Women to Watch: Georgia Garinois-Melenikiotou, Estee Lauder Cos.
Georgia Garinois-Melenikiotou had plenty of experience in the mass side of beauty care at Johnson & Johnson, but when she was picked to head global corporate marketing efforts for Estee Lauder Cos. last year, it couldn't have come at a better time.
The company has had organic sales growth of 11.4% to 20% each of the past four quarters, easily beating all others among publicly traded beauty competitors and helped, in part, by almost all U.S. consumer-spending growth coming from households making $100,000 or more. But Ms. Garinois-Melenikiotou's hiring is a sign that Estee Lauder is anything but complacent.
"By 2020, 80% of all media, including TV, will be digital," she said. "But the demographic revolution is also important. In that year, 1.6 billion people will be global travelers living in megacities, and they will be my prime target ."
To deal with what she terms these "two revolutions" in her new role as senior VP-corporate marketing, she's developed a list of 10 priorities (without divulging the list) and is ramping up her marketing organization with people from within and without.

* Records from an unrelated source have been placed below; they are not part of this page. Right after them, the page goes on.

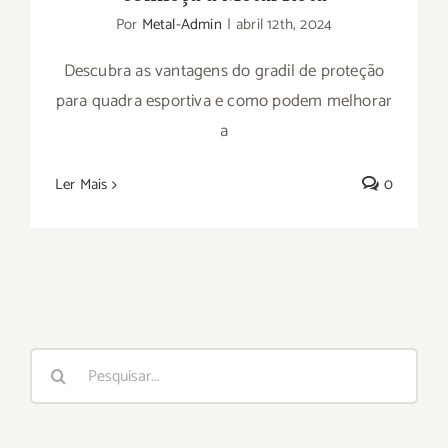
Por
Metal-Admin
|
abril 12th, 2024
Descubra as vantagens do gradil de proteção
para quadra esportiva e como podem melhorar
a
Ler Mais
0
Buscar
resultados
para: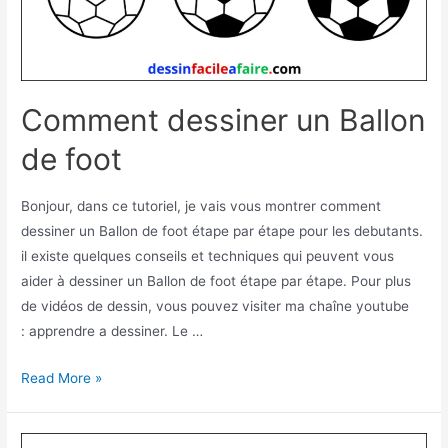
Comment dessiner un Ballon
de foot
Bonjour, dans ce tutoriel, je vais vous montrer comment
dessiner un Ballon de foot étape par étape pour les debutants.
il existe quelques conseils et techniques qui peuvent vous
aider à dessiner un Ballon de foot étape par étape. Pour plus
de vidéos de dessin, vous pouvez visiter ma chaîne youtube
: apprendre a dessiner. Le …
Comment
Read More »
dessiner
un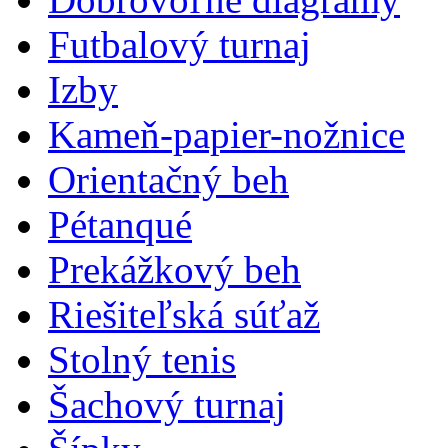
Futbalový turnaj
Izby
Kameň-papier-nožnice
Orientačný beh
Pétanqué
Prekážkový beh
Riešiteľská súťaž
Stolný tenis
Šachový turnaj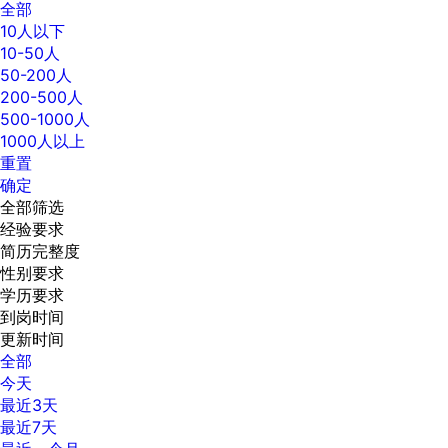
全部
10人以下
10-50人
50-200人
200-500人
500-1000人
1000人以上
重置
确定
全部筛选
经验要求
简历完整度
性别要求
学历要求
到岗时间
更新时间
全部
今天
最近3天
最近7天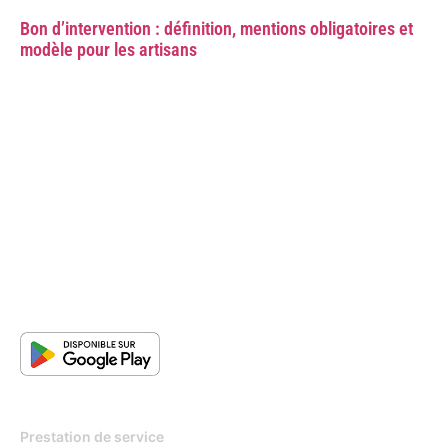
Bon d’intervention : définition, mentions obligatoires et
modèle pour les artisans
Pour qui
Prestation de service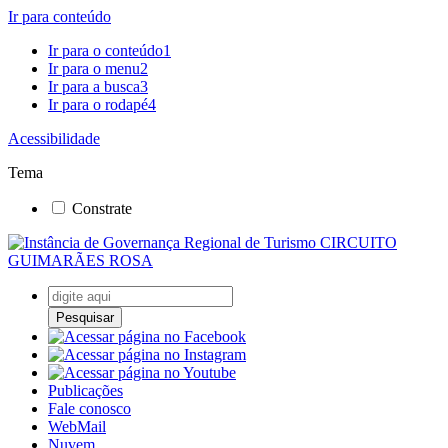
Ir para conteúdo
Ir para o conteúdo
1
Ir para o menu
2
Ir para a busca
3
Ir para o rodapé
4
Acessibilidade
Tema
Constrate
Pesquisar
Publicações
Fale conosco
WebMail
Nuvem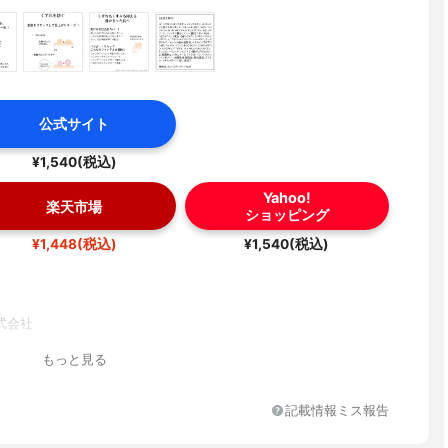
公式サイト
¥1,540(税込)
Yahoo!
楽天市場
ショッピング
¥1,448(税込)
¥1,540(税込)
式会社
もっと見る
記載情報ミス報告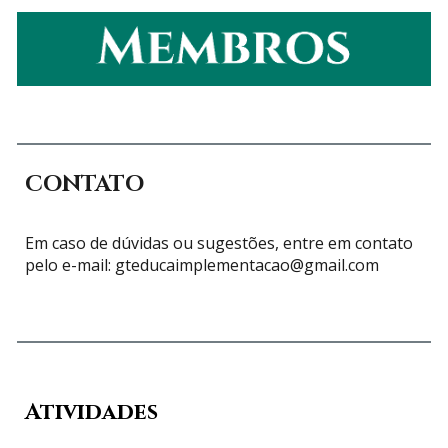
CONTATO
Em caso de dúvidas ou sugestões, entre em contato
pelo e-mail: gteducaimplementacao@gmail.com
Atividades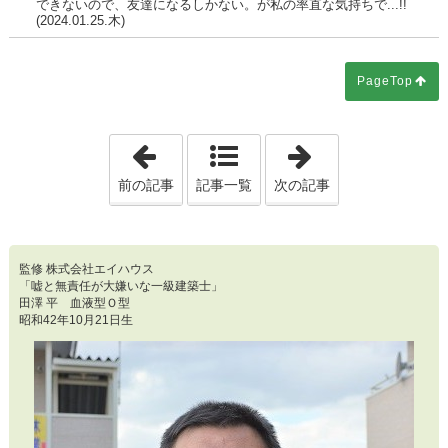
できないので、友達になるしかない。が私の率直な気持ちで...!!
(2024.01.25.木)
PageTop
「第3051回 ターゲットをロックオンした
「第3053回 「
前の記事
記事一覧
次の記事
監修 株式会社エイハウス
「嘘と無責任が大嫌いな一級建築士」
田澤 平 血液型Ｏ型
昭和42年10月21日生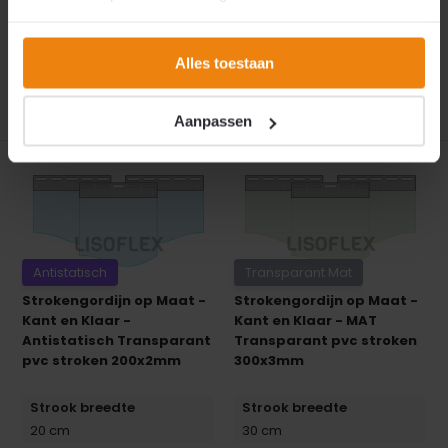
Op voorraad
Op voorraad
€ 0,-
€ 0,-
Excl. btw
Excl. btw
Alles toestaan
Aanpassen
Antistatisch
Transparant Mat
Strokengordijn op Maat -
Strokengordijn op Maat -
Kant en Klaar -
Kant en Klaar - MAT
Antistatisch Transparant
Transparant pvc stroken
pvc stroken 200x2mm
300x3mm
Strook breedte
Strook breedte
20 cm
30 cm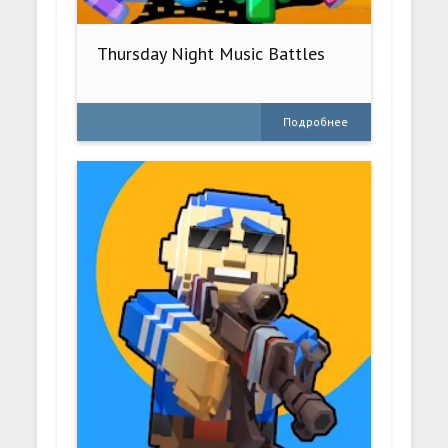
Thursday Night Music Battles
Подробнее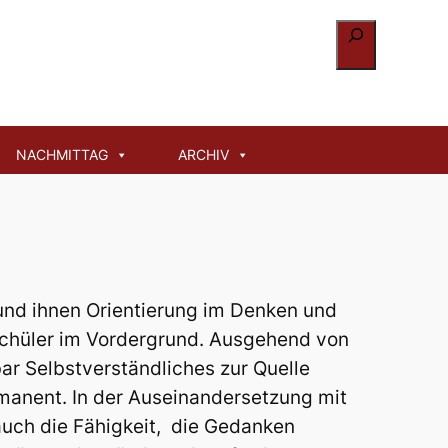
Suchen
NACHMITTAG
ARCHIV
und ihnen Orientierung im Denken und
 Schüler im Vordergrund. Ausgehend von
bar Selbstverständliches zur Quelle
mmanent. In der Auseinandersetzung mit
auch die Fähigkeit, die Gedanken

She's also learning to see beauty through a different lens. Ms. Garinois-Melenikiotou had worked for 26 years in seven countries with J&J, helping the company grow a beauty business largely from the ground up as it acquired brands such as Neutrogena, Roc and Aveeno. She had risen to president-strategy and new growth for J&J when Estee Lauder approached her.
From a J&J perspective, Estee Lauder was a "very admirable competitor, but it took us time to realize that ." Ultimately, she said, J&J realized "the consumer buys in all channels."
Ms. Garinois-Melenikiotou, 51, is now working on a much larger stable of "selective distribution" brands, as she puts it, including Clinique, Bobbi Brown, M.A.C., Origins and Aveda -- a total of 29. The prestige business is a lot more about loyalty than a mass business heavily focused on new-product trial, she said. And while J&J worked with outside agencies, Estee Lauder brands primarily keep the creative work in house.
Mass marketers, of course, hear a lot of "consumer is boss" talk, echoing a catchphrase of former Procter & Gamble Co. Chairman-CEO A.G. Lafley. P&G alum and Estee Lauder CEO Fabrizio Freda puts his company's approach a little differently: "creativity-driven and consumer-inspired."
Ms. Garinois-Melenikiotou describes the philosophy this way: "The consumer will be our muse, but she will not dictate to us her needs. ... We are not a need-driven organization. Our role is to anticipate desire. That means we want to give her, and have been giving her, not only what she wants today but what tomorrow she cannot live without."